### DOCUMENT TEXT
Re: large directory iteration (getdents) over NFS mount resets due to stat

Noam Lewis <noam.lewis@xxxxxxxxxxxxxx> · Thu, 18 Jul 2019 17:13:55 +0300



I tested and you're right, it sends a GETATTR flood on the second `ls
-la`. I should have tested more than a single scenario.


On Thu, Jul 18, 2019 at 4:55 PM Benjamin Coddington <bcodding@xxxxxxxxxx> wrote:
>
> The one thing we'd need to be careful about here is if there are
> existing
> cached dentries without the attributes we want, then we run through
> nfs_advise_use_readdirplus(), setting the flag, then the
> nfs_force_readdirplus() fails to drop all the existing dentries..
>
> That looks like a `ls <dir>`, then a stat of one of those
> cached dentries, then an `ls -la` would look like a flood of GETATTR for
> every entry instead of a series of READDIRPLUS.
>
> Any chance you still have that test system?  What happens if you do:
>
> ls <big dir>
> stat <big dir>/file
> ls -la <big dir>
>
> I'm worried that will leave you stuck in the GETATTR flood instead of
> using
> the more optimal READDIRPLUS.
>
> If I'm going to send this patch, I should also test it, so I suppose I
> might
> just build and test this myself..
>
> Ben
>
> On 18 Jul 2019, at 3:26, Noam Lewis wrote:
>
> > The patch seems to work nicely. getdents() doesn't get stuck /
> > iteration does not restart when accessing a non-cached file.
> >
> > Thanks!
> >
> > Can we agree this is the more correct behavior?
> > What's the next step?

### INSTRUCTION 1
Based on the NFS thread, say yes or no to each statement and quote the words that decide it: (a) Noam Lewis saw a GETATTR flood on the second `ls -la`. (b) Ben does not plan to test the patch himself. (c) Noam's earlier message says that with the patch, iteration restarts when accessing a non-cached file.

### Chart understanding data
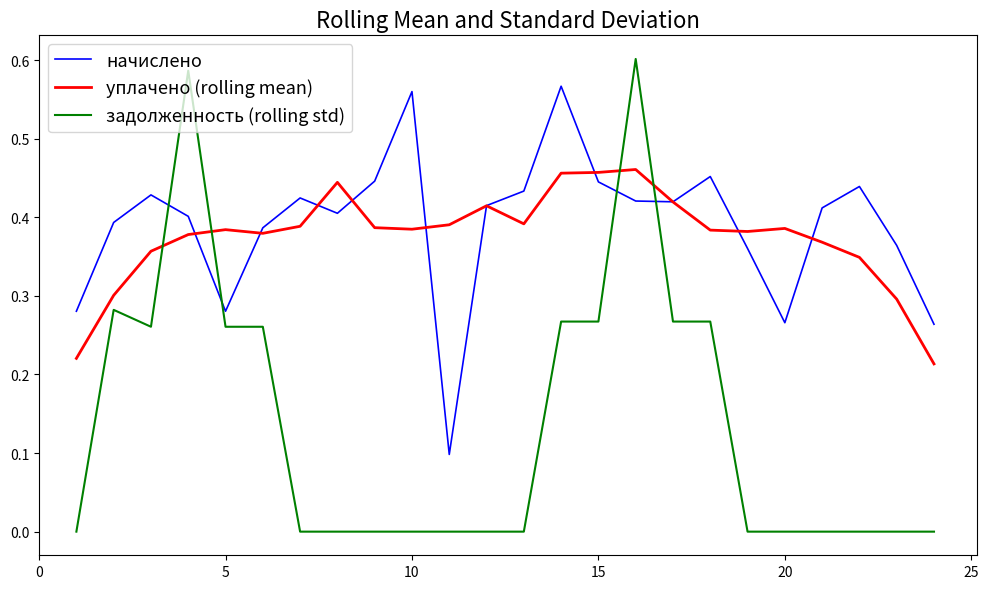

Count the number of data series in this chart.

3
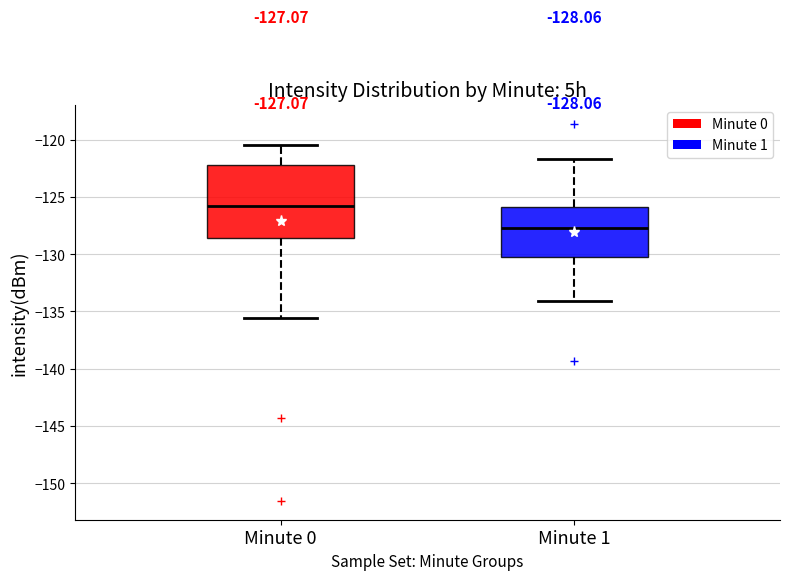

Comparing the boxes themselves (not the whiskers), which one is the tallest?

Minute 0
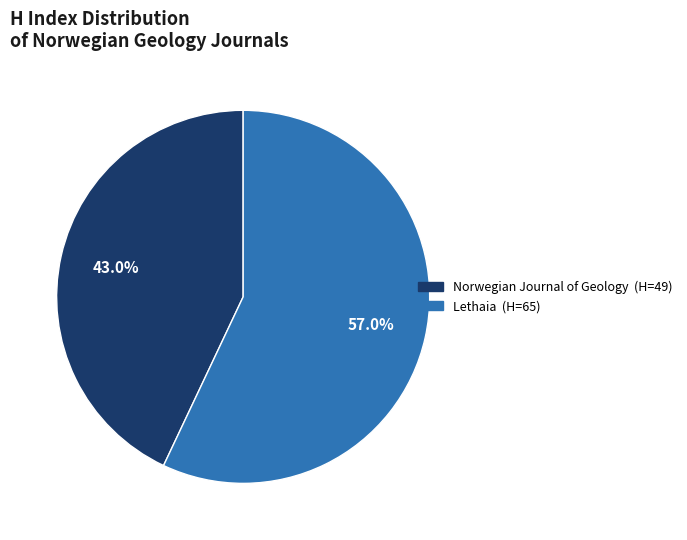

Count the number of slices in the pie.

2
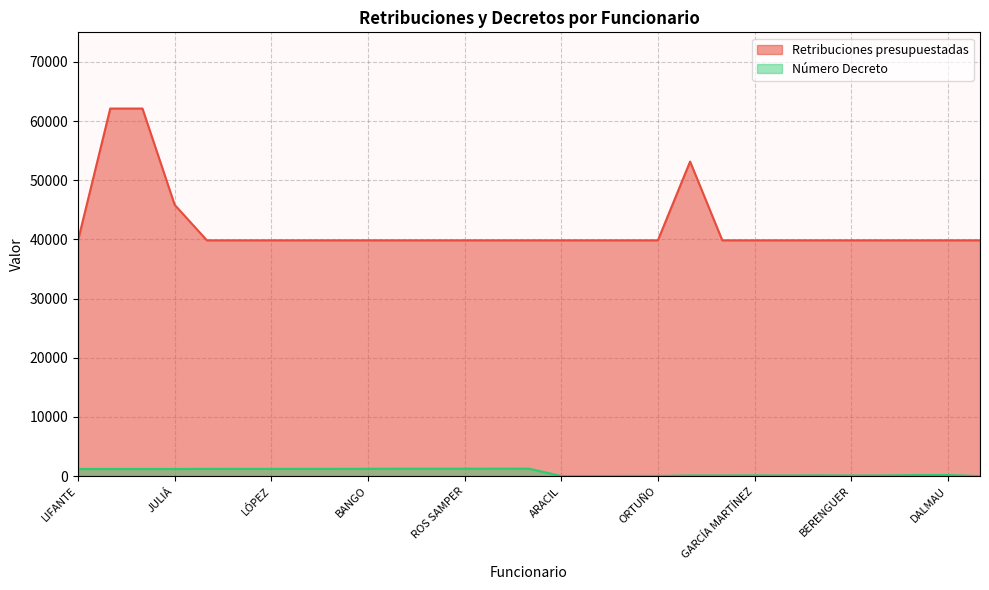

What is the label of the 18th point from the left?

PERLES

### INSTRUCTION 2
Reproduce the chart understanding rows word for word, leaving out the pictures.

### FINAL ANSWER 1
(a) Yes: "I tested and you're right, it sends a GETATTR flood on the second `ls -la`."
(b) No: "If I'm going to send this patch, I should also test it"
(c) No: "iteration does not restart when accessing a non-cached file"

### FINAL ANSWER 2
Count the number of data series in this chart.

3

Comparing the boxes themselves (not the whiskers), which one is the tallest?

Minute 0

Count the number of slices in the pie.

2

What is the label of the 18th point from the left?

PERLES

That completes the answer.